## Wednesday, December 30, 2009

### Number of solutions

Here I start my blog with a very interesting problem.

#Problem 1

Find the value of x and y. x^3+y^3=7163.[Where x and y are positive integers]

Solution scheme and approach 1

First of all one number should be even another is odd. Let, x=(2n+1) and y=2m
So,
x^3+y^3=7163
=>(2n+1)^3+(2m)^3=7163.....(i)
=>8n^3+12n^2+6n+1+(2m)^3=7163
=>2n(4n^2+6n+3)+8m^3=7162
=>n(4n^2+6n+3)+4m^3=3581

As RHS is odd ans 4m^3 is even therefore n(4n^2+6n+3) must be odd =>n is odd=>n=2a+1

From eqn (i) we can write
(4a+3)^3+(2m)^3=7163
=>64a^3+144a^2+108a+27+8m^3=7163
=>64a^3+144a^2+108a+8m^3=7136
=>a(16a^2+36a+27)+2m^3=1784

As 2m^3 is even therefore a(16a^2+36a+27) should be even=>a is even

Now by trial and error we have to move forward.
If a=2
then a(16a^2+36a+27)=326 =>m^3=729 =>m=9

So (a,m)::(2,9) =>(x,y)::(4*2+3,2*9)=>(x,y)::(11,18)

Solution scheme and approach 2

x^3+y^3=(x+y)(x^2-xy+y^2)=7163=13*19*29

As x and y are positive integers therefore x+y=1,x+y=7129 should be rejected. and we can also write that x^2+y^2-xy>x+y

3 cases are possible
(i)If x+y=13
then, x^2-xy+y^2=(x+y)^2-3xy=169-3xy=19*29=>3xy=-382 (impossible)

(ii)If x+y=19
then (x+y)^2-3xy=13*29=>361-3xy=13*29 =>3xy=-16(impossible)

(iii)If x+y=29
the (x+y)^2-3xy=29^2-3xy=13*19=>3xy=841-247=>3xy=594=>xy=198=11*18

(x,y)::(11,18)

Hope you have enjoyed the problem :)

Problem for practice:

If ${a^4} + {b^4}$ =4721. Then find the sum of all values of (a+b).
(a)9, (b)11, (c)13, (d)15, (e)None of the foregoing [Source of this question is totalgadha.com/rmo]

1. keep up good work man.

2. for the sum a^4+b^4=4721..we can do by even odd concepts.But can be done littl diff way.

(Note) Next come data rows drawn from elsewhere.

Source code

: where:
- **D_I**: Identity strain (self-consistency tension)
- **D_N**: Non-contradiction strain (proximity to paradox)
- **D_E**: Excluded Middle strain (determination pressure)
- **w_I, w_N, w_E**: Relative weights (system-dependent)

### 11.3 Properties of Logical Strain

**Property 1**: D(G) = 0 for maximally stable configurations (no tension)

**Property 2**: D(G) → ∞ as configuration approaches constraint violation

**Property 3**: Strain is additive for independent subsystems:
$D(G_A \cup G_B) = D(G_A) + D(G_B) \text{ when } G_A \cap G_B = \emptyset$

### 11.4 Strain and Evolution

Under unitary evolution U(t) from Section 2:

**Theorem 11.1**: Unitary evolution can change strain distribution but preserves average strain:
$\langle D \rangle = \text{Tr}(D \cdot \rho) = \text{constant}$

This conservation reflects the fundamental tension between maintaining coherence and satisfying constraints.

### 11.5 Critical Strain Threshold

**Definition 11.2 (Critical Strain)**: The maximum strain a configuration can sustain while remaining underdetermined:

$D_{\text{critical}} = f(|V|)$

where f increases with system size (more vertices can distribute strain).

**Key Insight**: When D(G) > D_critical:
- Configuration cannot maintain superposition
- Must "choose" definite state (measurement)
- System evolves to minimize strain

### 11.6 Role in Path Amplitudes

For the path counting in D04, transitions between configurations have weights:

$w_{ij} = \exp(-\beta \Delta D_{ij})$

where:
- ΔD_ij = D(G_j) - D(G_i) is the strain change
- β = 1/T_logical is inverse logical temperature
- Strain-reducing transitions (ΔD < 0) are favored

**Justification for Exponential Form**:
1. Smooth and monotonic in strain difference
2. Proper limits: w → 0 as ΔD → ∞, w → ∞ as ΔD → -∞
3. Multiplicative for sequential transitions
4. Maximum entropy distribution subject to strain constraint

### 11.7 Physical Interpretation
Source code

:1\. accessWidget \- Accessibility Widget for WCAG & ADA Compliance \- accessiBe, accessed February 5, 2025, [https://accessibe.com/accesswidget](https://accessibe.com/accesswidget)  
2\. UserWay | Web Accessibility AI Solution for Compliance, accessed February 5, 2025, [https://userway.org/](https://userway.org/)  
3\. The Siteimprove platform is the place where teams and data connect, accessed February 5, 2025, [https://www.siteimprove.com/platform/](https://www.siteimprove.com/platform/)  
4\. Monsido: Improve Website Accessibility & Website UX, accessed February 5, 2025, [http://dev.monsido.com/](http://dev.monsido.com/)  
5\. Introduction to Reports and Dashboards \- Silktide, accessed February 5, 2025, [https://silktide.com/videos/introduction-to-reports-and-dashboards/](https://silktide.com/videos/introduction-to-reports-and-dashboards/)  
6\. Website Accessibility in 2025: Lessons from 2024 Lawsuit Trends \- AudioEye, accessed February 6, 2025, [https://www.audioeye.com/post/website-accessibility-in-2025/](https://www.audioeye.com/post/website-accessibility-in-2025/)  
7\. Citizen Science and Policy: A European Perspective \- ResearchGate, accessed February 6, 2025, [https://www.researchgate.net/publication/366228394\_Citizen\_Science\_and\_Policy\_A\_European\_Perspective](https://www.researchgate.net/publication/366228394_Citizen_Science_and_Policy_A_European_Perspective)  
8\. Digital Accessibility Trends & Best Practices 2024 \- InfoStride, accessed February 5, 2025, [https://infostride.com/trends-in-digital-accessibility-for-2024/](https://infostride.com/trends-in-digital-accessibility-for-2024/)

=>(a^2)^2+(b^2)^2=4721 i.e sum of two sq end with 1.

sq numbers end with 1,4,5,6,9,0.
so here we can get combination 0,1 and 5,6 for the sum end with 1.
if we take 0,1;its a problem coz for that a^2 or b^2 has to end with 0.so minimum value has to be 100.so not possible as 100^2>4721.
so only option left with 5,6
now if a^4 ends with 5 means a also ends with 5.hence the value a can take may be 5,15,25...
but only option is 5 as rest exceed.
we can similarly apply same logic to get b^4 ends with 6..and b ends with 4,6 or 8..n hence applying similar logic we get 8 is the only option.(it should be done to ensure that there is no other pair).
but better in a quick note 4721-5^4=4096=8^4.
so (a,b)=(5,8) or (8,5)

if we consider the ordered pairs its 26,but non ordered pairs,its 13.